*** Opening SOURCE DOCUMENT ***

Sunday 17 November 2013

How The Rainbow Works

This blogspot was originally published on 17th November 2013... 




Please watch the clip above before reading on...

Last Saturday I was driving down the road that links the two congregations I serve. I was in a hurry, I had an urgent appointment to make. Someone needed to speak to me over a very important matter, something was seriously troubling him. I remember I was growing increasingly frustrated at the slow moving traffic. I have lost count of number of times I’ve got stuck on that road. By now the weather was beginning to turn quite ugly. The song “Storm Clouds” by New Model Army was blaring out of my stereo, it is an aggressive and intense number. I could feel a bit of a storm brewing inside of me, so I began to connect to my breath and relaxed. As I did I began to look up above the line of traffic, probably in desperation, asking that ludicrous question, why does this always happen to me? As I did I was confronted by an incredible sight, the most intense skyline I have seen in some time. The blackest clouds I can ever recall and just in front of them was a beautiful vision, just the most luminous double rainbow.

I continued onward the traffic was clearing by now and then the heavens opened. Not just bouncing intense rain, but hailstones too. Weather of Biblical proportions I thought. I arrived at my destination and had the privilege of engaging in the most beautiful and open conversation I have had for some time.

I left a few hours later and by now all was once again calm outside. As I walked to my car I recalled the image I had seen in the middle of my frustrations. That double rainbow which shone ever more brightly against those dark thundering storm clouds. This got me thinking once again, more about that song that I had been listening to than the dramatic sky. I was particularly thinking of the chorus and the following lyrics.

“There's a line of shadows on the far horizon. It could be stormclouds and it could be mountains. All my life I've been gazing to the far horizon. It could be stormclouds and it could be mountains.”

It got me thinking about what I see when I look out onto the world. Do I see stormclouds and the terror they can bring or do I see mountains? What do any of us see see when you look out of our windows and gaze at the far horizon?

*** Closing SOURCE DOCUMENT ***
*** Opening INFORMATION PROVIDED ***

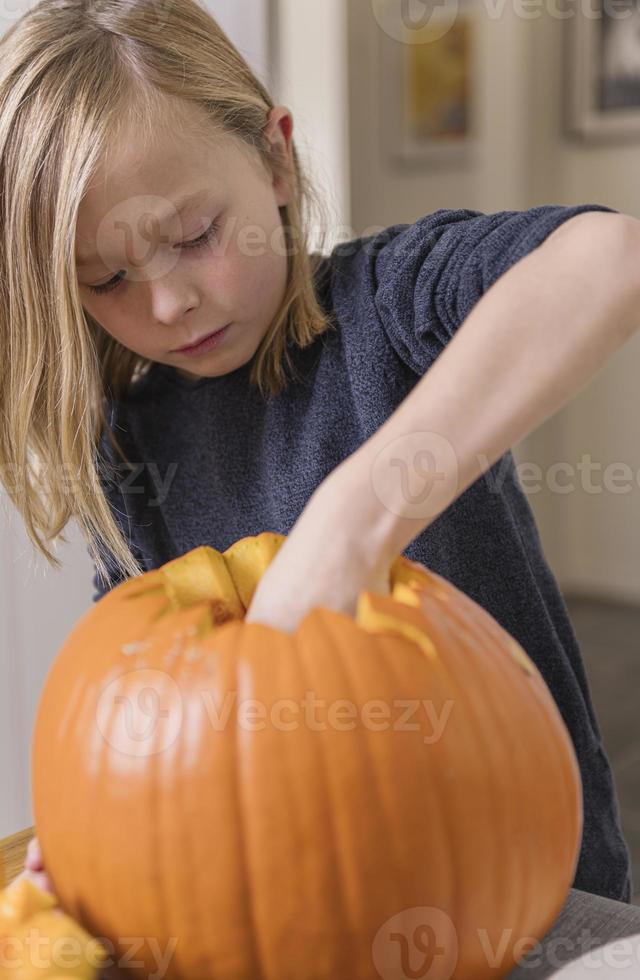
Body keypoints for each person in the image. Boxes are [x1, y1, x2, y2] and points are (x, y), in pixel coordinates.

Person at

*** Closing INFORMATION PROVIDED ***

▶ [WORK INSTRUCTIONS]:
(a) From the rainbow blog post above, set down the passage between "I left a few" and "the far horizon?", inclusive.
(b) In the rainbow blog post above, which song was playing on the stereo during the drive?

▶ [SOLVED PROBLEMS]:
(a)
I left a few hours later and by now all was once again calm outside. As I walked to my car I recalled the image I had seen in the middle of my frustrations. That double rainbow which shone ever more brightly against those dark thundering storm clouds. This got me thinking once again, more about that song that I had been listening to than the dramatic sky. I was particularly thinking of the chorus and the following lyrics.

“There's a line of shadows on the far horizon. It could be stormclouds and it could be mountains. All my life I've been gazing to the far horizon. It could be stormclouds and it could be mountains.”

It got me thinking about what I see when I look out onto the world. Do I see stormclouds and the terror they can bring or do I see mountains? What do any of us see see when you look out of our windows and gaze at the far horizon?

(b) "Storm Clouds" by New Model Army.